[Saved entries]
──────────────────────────────

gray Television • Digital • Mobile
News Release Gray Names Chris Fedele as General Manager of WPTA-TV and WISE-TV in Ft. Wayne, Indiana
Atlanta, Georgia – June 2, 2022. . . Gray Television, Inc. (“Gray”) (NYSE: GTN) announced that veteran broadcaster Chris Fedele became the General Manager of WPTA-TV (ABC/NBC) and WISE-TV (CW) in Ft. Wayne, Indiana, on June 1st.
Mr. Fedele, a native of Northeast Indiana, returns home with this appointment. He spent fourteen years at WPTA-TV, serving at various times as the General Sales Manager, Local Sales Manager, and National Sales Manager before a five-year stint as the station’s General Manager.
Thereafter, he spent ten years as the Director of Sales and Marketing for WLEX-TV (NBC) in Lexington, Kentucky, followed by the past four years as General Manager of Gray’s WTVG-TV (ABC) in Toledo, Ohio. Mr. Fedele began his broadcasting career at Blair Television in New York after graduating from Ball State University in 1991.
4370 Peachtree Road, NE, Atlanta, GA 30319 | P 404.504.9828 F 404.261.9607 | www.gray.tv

──────────────────────────────

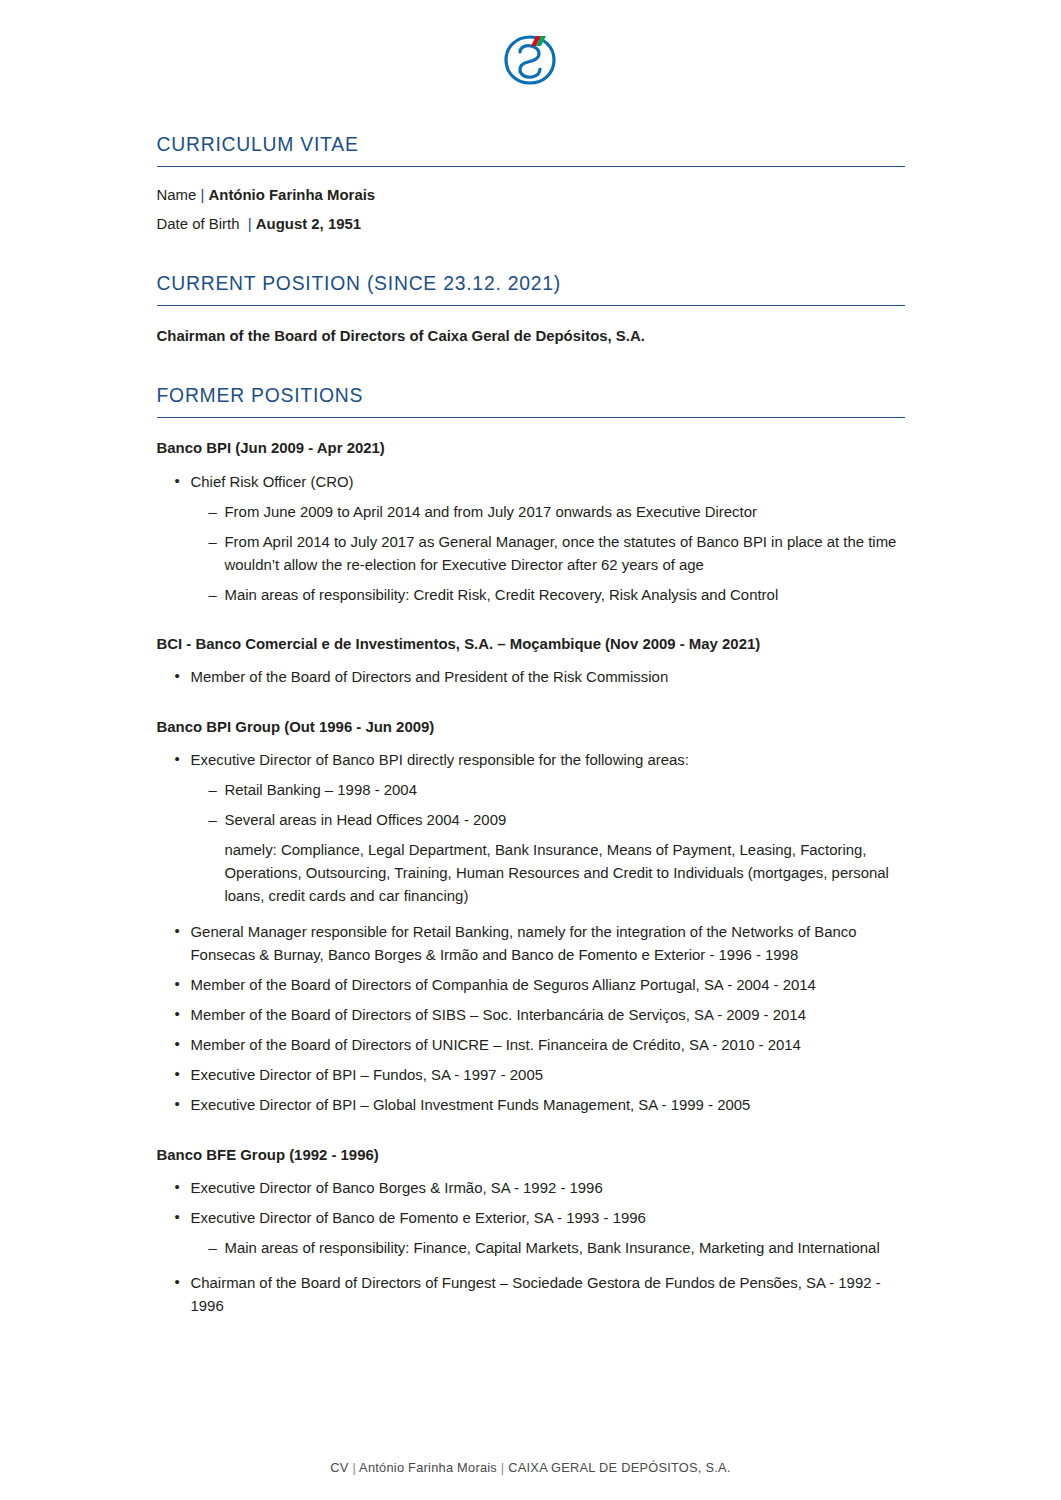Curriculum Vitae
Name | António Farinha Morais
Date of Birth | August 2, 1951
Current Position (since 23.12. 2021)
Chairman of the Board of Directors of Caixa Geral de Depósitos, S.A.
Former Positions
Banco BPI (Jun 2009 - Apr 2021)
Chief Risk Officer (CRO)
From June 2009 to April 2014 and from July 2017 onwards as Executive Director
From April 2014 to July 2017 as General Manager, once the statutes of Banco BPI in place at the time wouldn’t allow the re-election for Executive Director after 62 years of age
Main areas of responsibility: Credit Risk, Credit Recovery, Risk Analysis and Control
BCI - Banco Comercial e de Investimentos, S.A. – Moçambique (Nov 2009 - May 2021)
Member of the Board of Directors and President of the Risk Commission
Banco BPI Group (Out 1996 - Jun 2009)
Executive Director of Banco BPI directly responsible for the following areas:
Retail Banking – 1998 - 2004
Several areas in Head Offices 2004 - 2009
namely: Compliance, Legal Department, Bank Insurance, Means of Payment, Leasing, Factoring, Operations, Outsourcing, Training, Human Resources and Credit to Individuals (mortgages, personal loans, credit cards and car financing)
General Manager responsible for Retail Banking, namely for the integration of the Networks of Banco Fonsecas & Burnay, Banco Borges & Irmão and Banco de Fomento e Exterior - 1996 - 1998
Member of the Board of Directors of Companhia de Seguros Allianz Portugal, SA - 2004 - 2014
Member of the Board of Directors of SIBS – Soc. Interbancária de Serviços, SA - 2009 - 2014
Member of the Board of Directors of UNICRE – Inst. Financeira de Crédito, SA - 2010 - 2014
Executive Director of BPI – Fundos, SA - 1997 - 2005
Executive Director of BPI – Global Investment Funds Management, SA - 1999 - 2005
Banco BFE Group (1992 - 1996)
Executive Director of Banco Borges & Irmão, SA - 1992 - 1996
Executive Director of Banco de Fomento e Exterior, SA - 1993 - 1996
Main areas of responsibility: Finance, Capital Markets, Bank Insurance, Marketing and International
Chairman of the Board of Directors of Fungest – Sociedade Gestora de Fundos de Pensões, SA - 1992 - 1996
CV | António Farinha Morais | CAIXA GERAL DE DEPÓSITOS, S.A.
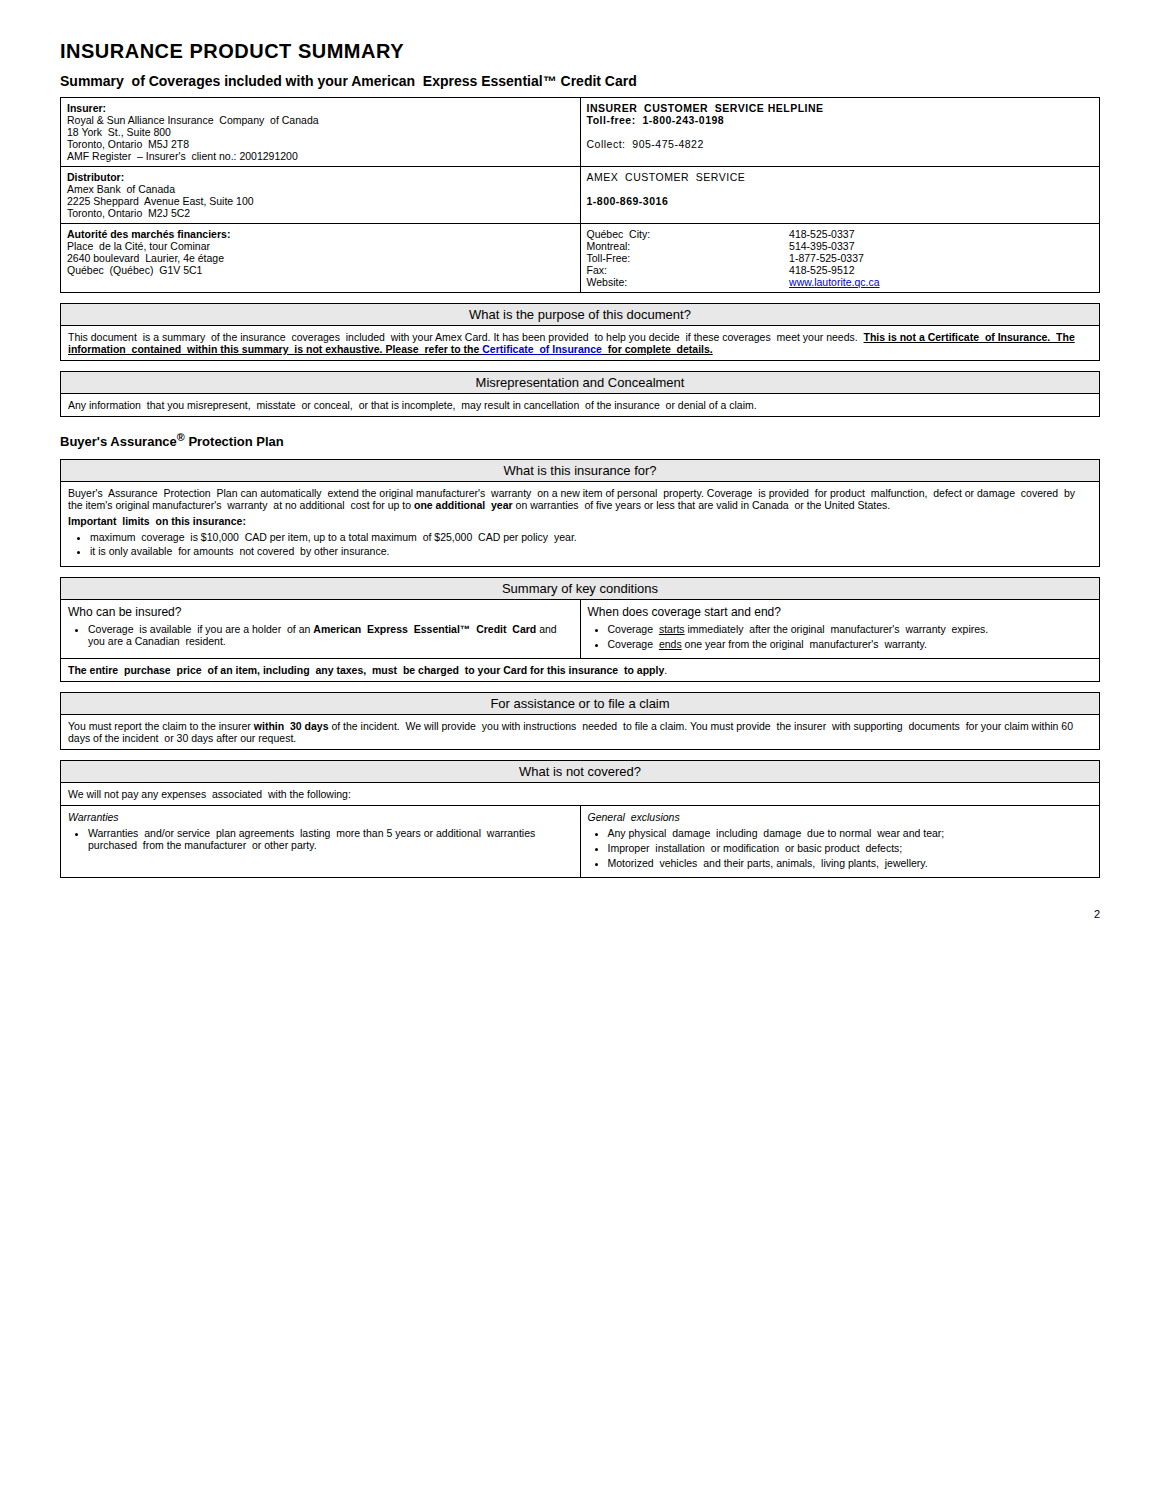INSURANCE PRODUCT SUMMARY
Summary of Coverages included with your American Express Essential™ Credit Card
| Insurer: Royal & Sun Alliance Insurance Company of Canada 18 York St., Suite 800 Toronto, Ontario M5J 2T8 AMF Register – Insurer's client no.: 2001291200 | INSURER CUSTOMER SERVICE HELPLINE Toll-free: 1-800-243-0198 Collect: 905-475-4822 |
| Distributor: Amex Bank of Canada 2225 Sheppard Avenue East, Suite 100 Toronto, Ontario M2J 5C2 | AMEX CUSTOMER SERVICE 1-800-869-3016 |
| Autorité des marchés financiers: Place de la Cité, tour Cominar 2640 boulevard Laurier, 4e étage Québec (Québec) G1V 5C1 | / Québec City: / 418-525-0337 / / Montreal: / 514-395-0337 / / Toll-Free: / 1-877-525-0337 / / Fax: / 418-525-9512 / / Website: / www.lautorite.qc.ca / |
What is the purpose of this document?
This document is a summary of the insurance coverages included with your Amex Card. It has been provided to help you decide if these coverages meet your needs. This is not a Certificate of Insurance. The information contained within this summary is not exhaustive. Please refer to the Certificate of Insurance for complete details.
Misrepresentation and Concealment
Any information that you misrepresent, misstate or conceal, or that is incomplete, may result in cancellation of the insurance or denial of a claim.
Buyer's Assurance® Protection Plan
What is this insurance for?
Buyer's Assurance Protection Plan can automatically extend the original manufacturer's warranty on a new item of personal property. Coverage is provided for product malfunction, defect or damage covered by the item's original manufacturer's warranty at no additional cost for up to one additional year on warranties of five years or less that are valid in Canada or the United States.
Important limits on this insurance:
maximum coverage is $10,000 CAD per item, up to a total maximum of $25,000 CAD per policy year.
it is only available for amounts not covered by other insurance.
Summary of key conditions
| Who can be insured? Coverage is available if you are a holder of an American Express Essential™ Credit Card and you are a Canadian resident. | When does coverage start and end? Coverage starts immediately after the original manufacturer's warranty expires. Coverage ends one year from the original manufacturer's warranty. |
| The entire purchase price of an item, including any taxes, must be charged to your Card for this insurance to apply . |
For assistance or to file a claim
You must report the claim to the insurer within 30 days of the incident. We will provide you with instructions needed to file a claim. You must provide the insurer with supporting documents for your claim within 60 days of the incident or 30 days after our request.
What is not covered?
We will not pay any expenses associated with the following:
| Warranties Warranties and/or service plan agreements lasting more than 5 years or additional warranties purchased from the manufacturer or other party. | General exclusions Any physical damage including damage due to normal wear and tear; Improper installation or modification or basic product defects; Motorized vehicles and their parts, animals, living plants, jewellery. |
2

──────────────────────────────

▶ WORK REQUIRED
Reproduce exactly the entries above, limited to the lines from the one with "From April 2014" through the one with "Banco BPI Group (Out 1996 - Jun 2009)", both included.

▶ SOLUTION TO THE PROBLEM
From April 2014 to July 2017 as General Manager, once the statutes of Banco BPI in place at the time wouldn’t allow the re-election for Executive Director after 62 years of age
Main areas of responsibility: Credit Risk, Credit Recovery, Risk Analysis and Control
BCI - Banco Comercial e de Investimentos, S.A. – Moçambique (Nov 2009 - May 2021)
Member of the Board of Directors and President of the Risk Commission
Banco BPI Group (Out 1996 - Jun 2009)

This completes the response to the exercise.